Your job is to restate each entry word for word.

■ Dataset records
● ● ● ● ● ● ●

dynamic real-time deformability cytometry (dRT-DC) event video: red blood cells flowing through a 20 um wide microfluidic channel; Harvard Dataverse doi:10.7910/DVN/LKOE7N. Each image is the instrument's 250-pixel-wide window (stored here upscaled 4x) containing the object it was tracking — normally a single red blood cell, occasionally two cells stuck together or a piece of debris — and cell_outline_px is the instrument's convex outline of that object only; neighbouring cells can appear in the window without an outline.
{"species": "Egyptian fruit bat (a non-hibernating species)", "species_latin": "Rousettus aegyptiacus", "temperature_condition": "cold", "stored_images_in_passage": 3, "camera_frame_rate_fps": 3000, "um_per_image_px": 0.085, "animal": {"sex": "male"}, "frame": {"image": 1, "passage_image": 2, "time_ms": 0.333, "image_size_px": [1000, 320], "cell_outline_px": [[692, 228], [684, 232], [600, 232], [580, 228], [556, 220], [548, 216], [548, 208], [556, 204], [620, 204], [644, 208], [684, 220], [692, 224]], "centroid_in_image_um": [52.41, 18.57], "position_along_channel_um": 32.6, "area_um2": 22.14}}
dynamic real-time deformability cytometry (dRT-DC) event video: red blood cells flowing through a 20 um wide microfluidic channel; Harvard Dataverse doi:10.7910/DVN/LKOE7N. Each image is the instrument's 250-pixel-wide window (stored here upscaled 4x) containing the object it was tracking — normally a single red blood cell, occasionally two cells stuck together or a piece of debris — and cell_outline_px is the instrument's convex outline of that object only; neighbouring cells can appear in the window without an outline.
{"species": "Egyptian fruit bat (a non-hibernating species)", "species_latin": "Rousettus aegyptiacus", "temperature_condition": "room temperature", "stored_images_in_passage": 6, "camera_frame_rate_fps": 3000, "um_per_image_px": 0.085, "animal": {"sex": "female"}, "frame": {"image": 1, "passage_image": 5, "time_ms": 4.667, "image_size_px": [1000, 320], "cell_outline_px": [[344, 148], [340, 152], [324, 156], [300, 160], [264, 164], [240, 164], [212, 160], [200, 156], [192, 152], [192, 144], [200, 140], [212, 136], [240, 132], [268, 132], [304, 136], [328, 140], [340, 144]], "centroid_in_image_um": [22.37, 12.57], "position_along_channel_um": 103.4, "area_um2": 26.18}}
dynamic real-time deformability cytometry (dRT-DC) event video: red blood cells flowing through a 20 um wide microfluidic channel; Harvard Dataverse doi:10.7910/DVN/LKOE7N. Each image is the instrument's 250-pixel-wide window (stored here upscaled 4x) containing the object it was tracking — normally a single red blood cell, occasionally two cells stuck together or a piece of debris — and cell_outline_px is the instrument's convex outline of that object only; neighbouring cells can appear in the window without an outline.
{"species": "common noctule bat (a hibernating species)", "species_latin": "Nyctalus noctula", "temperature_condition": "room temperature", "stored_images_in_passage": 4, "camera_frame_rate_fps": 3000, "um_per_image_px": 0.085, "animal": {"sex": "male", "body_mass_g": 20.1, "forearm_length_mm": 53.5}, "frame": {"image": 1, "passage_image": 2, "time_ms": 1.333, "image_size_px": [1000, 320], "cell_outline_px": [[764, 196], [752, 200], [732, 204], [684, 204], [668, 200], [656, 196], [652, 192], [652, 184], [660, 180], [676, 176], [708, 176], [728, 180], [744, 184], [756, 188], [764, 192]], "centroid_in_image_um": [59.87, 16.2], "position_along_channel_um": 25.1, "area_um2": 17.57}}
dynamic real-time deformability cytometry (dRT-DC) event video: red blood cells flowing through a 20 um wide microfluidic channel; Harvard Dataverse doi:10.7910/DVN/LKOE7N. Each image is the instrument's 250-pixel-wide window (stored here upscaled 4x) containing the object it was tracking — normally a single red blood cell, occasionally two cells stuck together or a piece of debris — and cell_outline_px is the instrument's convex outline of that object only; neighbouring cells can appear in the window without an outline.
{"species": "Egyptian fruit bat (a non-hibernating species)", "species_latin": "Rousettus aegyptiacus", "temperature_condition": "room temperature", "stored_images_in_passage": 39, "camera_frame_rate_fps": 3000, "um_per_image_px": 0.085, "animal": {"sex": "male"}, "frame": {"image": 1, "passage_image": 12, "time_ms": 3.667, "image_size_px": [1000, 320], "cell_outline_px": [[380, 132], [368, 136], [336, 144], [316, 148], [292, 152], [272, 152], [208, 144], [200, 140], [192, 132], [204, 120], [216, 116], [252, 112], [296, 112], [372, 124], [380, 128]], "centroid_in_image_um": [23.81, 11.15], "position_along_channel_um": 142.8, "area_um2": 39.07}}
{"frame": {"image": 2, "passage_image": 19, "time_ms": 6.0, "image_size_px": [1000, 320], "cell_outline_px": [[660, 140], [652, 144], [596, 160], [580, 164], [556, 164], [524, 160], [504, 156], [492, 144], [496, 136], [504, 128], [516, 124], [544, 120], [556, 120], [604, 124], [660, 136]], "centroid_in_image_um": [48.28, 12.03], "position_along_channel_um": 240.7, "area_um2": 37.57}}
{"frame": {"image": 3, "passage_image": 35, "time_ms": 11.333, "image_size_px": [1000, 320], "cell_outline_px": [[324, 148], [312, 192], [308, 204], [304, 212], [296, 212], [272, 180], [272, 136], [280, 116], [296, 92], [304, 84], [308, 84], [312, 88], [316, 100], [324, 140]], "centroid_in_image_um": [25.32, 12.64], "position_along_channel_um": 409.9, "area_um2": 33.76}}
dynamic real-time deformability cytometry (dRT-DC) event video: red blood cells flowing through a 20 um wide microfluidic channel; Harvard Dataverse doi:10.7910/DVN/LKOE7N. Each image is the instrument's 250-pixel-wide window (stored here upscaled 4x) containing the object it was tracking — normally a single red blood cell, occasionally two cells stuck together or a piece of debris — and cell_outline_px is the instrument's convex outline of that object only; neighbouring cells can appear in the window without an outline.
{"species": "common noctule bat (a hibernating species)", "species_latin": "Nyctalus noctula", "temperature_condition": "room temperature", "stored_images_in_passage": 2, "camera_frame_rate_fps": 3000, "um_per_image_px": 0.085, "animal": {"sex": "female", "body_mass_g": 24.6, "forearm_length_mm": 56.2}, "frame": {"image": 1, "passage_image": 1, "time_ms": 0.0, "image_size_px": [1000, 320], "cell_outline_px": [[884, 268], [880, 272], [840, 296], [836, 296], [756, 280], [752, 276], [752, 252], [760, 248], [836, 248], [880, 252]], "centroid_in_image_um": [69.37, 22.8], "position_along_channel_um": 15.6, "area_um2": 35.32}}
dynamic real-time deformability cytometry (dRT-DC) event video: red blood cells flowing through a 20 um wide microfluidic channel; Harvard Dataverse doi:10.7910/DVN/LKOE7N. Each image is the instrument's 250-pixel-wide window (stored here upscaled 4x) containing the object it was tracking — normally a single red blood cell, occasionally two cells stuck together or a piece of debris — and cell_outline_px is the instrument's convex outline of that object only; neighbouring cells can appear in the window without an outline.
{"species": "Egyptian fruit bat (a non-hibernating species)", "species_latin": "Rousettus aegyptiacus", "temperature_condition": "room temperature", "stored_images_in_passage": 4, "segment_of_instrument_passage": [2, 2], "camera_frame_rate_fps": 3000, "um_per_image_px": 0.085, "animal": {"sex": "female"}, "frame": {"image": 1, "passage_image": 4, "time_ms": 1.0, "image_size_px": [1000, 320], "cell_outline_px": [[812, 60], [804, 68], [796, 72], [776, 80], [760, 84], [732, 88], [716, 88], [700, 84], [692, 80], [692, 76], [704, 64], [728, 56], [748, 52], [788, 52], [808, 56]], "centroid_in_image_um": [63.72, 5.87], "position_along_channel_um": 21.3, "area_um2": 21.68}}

● ● ● ● ● ● ●

■ Right answer
dynamic real-time deformability cytometry (dRT-DC) event video: red blood cells flowing through a 20 um wide microfluidic channel; Harvard Dataverse doi:10.7910/DVN/LKOE7N. Each image is the instrument's 250-pixel-wide window (stored here upscaled 4x) containing the object it was tracking — normally a single red blood cell, occasionally two cells stuck together or a piece of debris — and cell_outline_px is the instrument's convex outline of that object only; neighbouring cells can appear in the window without an outline.
{"species": "Egyptian fruit bat (a non-hibernating species)", "species_latin": "Rousettus aegyptiacus", "temperature_condition": "cold", "stored_images_in_passage": 3, "camera_frame_rate_fps": 3000, "um_per_image_px": 0.085, "animal": {"sex": "male"}, "frame": {"image": 1, "passage_image": 2, "time_ms": 0.333, "image_size_px": [1000, 320], "cell_outline_px": [[692, 228], [684, 232], [600, 232], [580, 228], [556, 220], [548, 216], [548, 208], [556, 204], [620, 204], [644, 208], [684, 220], [692, 224]], "centroid_in_image_um": [52.41, 18.57], "position_along_channel_um": 32.6, "area_um2": 22.14}}
dynamic real-time deformability cytometry (dRT-DC) event video: red blood cells flowing through a 20 um wide microfluidic channel; Harvard Dataverse doi:10.7910/DVN/LKOE7N. Each image is the instrument's 250-pixel-wide window (stored here upscaled 4x) containing the object it was tracking — normally a single red blood cell, occasionally two cells stuck together or a piece of debris — and cell_outline_px is the instrument's convex outline of that object only; neighbouring cells can appear in the window without an outline.
{"species": "Egyptian fruit bat (a non-hibernating species)", "species_latin": "Rousettus aegyptiacus", "temperature_condition": "room temperature", "stored_images_in_passage": 6, "camera_frame_rate_fps": 3000, "um_per_image_px": 0.085, "animal": {"sex": "female"}, "frame": {"image": 1, "passage_image": 5, "time_ms": 4.667, "image_size_px": [1000, 320], "cell_outline_px": [[344, 148], [340, 152], [324, 156], [300, 160], [264, 164], [240, 164], [212, 160], [200, 156], [192, 152], [192, 144], [200, 140], [212, 136], [240, 132], [268, 132], [304, 136], [328, 140], [340, 144]], "centroid_in_image_um": [22.37, 12.57], "position_along_channel_um": 103.4, "area_um2": 26.18}}
dynamic real-time deformability cytometry (dRT-DC) event video: red blood cells flowing through a 20 um wide microfluidic channel; Harvard Dataverse doi:10.7910/DVN/LKOE7N. Each image is the instrument's 250-pixel-wide window (stored here upscaled 4x) containing the object it was tracking — normally a single red blood cell, occasionally two cells stuck together or a piece of debris — and cell_outline_px is the instrument's convex outline of that object only; neighbouring cells can appear in the window without an outline.
{"species": "common noctule bat (a hibernating species)", "species_latin": "Nyctalus noctula", "temperature_condition": "room temperature", "stored_images_in_passage": 4, "camera_frame_rate_fps": 3000, "um_per_image_px": 0.085, "animal": {"sex": "male", "body_mass_g": 20.1, "forearm_length_mm": 53.5}, "frame": {"image": 1, "passage_image": 2, "time_ms": 1.333, "image_size_px": [1000, 320], "cell_outline_px": [[764, 196], [752, 200], [732, 204], [684, 204], [668, 200], [656, 196], [652, 192], [652, 184], [660, 180], [676, 176], [708, 176], [728, 180], [744, 184], [756, 188], [764, 192]], "centroid_in_image_um": [59.87, 16.2], "position_along_channel_um": 25.1, "area_um2": 17.57}}
dynamic real-time deformability cytometry (dRT-DC) event video: red blood cells flowing through a 20 um wide microfluidic channel; Harvard Dataverse doi:10.7910/DVN/LKOE7N. Each image is the instrument's 250-pixel-wide window (stored here upscaled 4x) containing the object it was tracking — normally a single red blood cell, occasionally two cells stuck together or a piece of debris — and cell_outline_px is the instrument's convex outline of that object only; neighbouring cells can appear in the window without an outline.
{"species": "Egyptian fruit bat (a non-hibernating species)", "species_latin": "Rousettus aegyptiacus", "temperature_condition": "room temperature", "stored_images_in_passage": 39, "camera_frame_rate_fps": 3000, "um_per_image_px": 0.085, "animal": {"sex": "male"}, "frame": {"image": 1, "passage_image": 12, "time_ms": 3.667, "image_size_px": [1000, 320], "cell_outline_px": [[380, 132], [368, 136], [336, 144], [316, 148], [292, 152], [272, 152], [208, 144], [200, 140], [192, 132], [204, 120], [216, 116], [252, 112], [296, 112], [372, 124], [380, 128]], "centroid_in_image_um": [23.81, 11.15], "position_along_channel_um": 142.8, "area_um2": 39.07}}
{"frame": {"image": 2, "passage_image": 19, "time_ms": 6.0, "image_size_px": [1000, 320], "cell_outline_px": [[660, 140], [652, 144], [596, 160], [580, 164], [556, 164], [524, 160], [504, 156], [492, 144], [496, 136], [504, 128], [516, 124], [544, 120], [556, 120], [604, 124], [660, 136]], "centroid_in_image_um": [48.28, 12.03], "position_along_channel_um": 240.7, "area_um2": 37.57}}
{"frame": {"image": 3, "passage_image": 35, "time_ms": 11.333, "image_size_px": [1000, 320], "cell_outline_px": [[324, 148], [312, 192], [308, 204], [304, 212], [296, 212], [272, 180], [272, 136], [280, 116], [296, 92], [304, 84], [308, 84], [312, 88], [316, 100], [324, 140]], "centroid_in_image_um": [25.32, 12.64], "position_along_channel_um": 409.9, "area_um2": 33.76}}
dynamic real-time deformability cytometry (dRT-DC) event video: red blood cells flowing through a 20 um wide microfluidic channel; Harvard Dataverse doi:10.7910/DVN/LKOE7N. Each image is the instrument's 250-pixel-wide window (stored here upscaled 4x) containing the object it was tracking — normally a single red blood cell, occasionally two cells stuck together or a piece of debris — and cell_outline_px is the instrument's convex outline of that object only; neighbouring cells can appear in the window without an outline.
{"species": "common noctule bat (a hibernating species)", "species_latin": "Nyctalus noctula", "temperature_condition": "room temperature", "stored_images_in_passage": 2, "camera_frame_rate_fps": 3000, "um_per_image_px": 0.085, "animal": {"sex": "female", "body_mass_g": 24.6, "forearm_length_mm": 56.2}, "frame": {"image": 1, "passage_image": 1, "time_ms": 0.0, "image_size_px": [1000, 320], "cell_outline_px": [[884, 268], [880, 272], [840, 296], [836, 296], [756, 280], [752, 276], [752, 252], [760, 248], [836, 248], [880, 252]], "centroid_in_image_um": [69.37, 22.8], "position_along_channel_um": 15.6, "area_um2": 35.32}}
dynamic real-time deformability cytometry (dRT-DC) event video: red blood cells flowing through a 20 um wide microfluidic channel; Harvard Dataverse doi:10.7910/DVN/LKOE7N. Each image is the instrument's 250-pixel-wide window (stored here upscaled 4x) containing the object it was tracking — normally a single red blood cell, occasionally two cells stuck together or a piece of debris — and cell_outline_px is the instrument's convex outline of that object only; neighbouring cells can appear in the window without an outline.
{"species": "Egyptian fruit bat (a non-hibernating species)", "species_latin": "Rousettus aegyptiacus", "temperature_condition": "room temperature", "stored_images_in_passage": 4, "segment_of_instrument_passage": [2, 2], "camera_frame_rate_fps": 3000, "um_per_image_px": 0.085, "animal": {"sex": "female"}, "frame": {"image": 1, "passage_image": 4, "time_ms": 1.0, "image_size_px": [1000, 320], "cell_outline_px": [[812, 60], [804, 68], [796, 72], [776, 80], [760, 84], [732, 88], [716, 88], [700, 84], [692, 80], [692, 76], [704, 64], [728, 56], [748, 52], [788, 52], [808, 56]], "centroid_in_image_um": [63.72, 5.87], "position_along_channel_um": 21.3, "area_um2": 21.68}}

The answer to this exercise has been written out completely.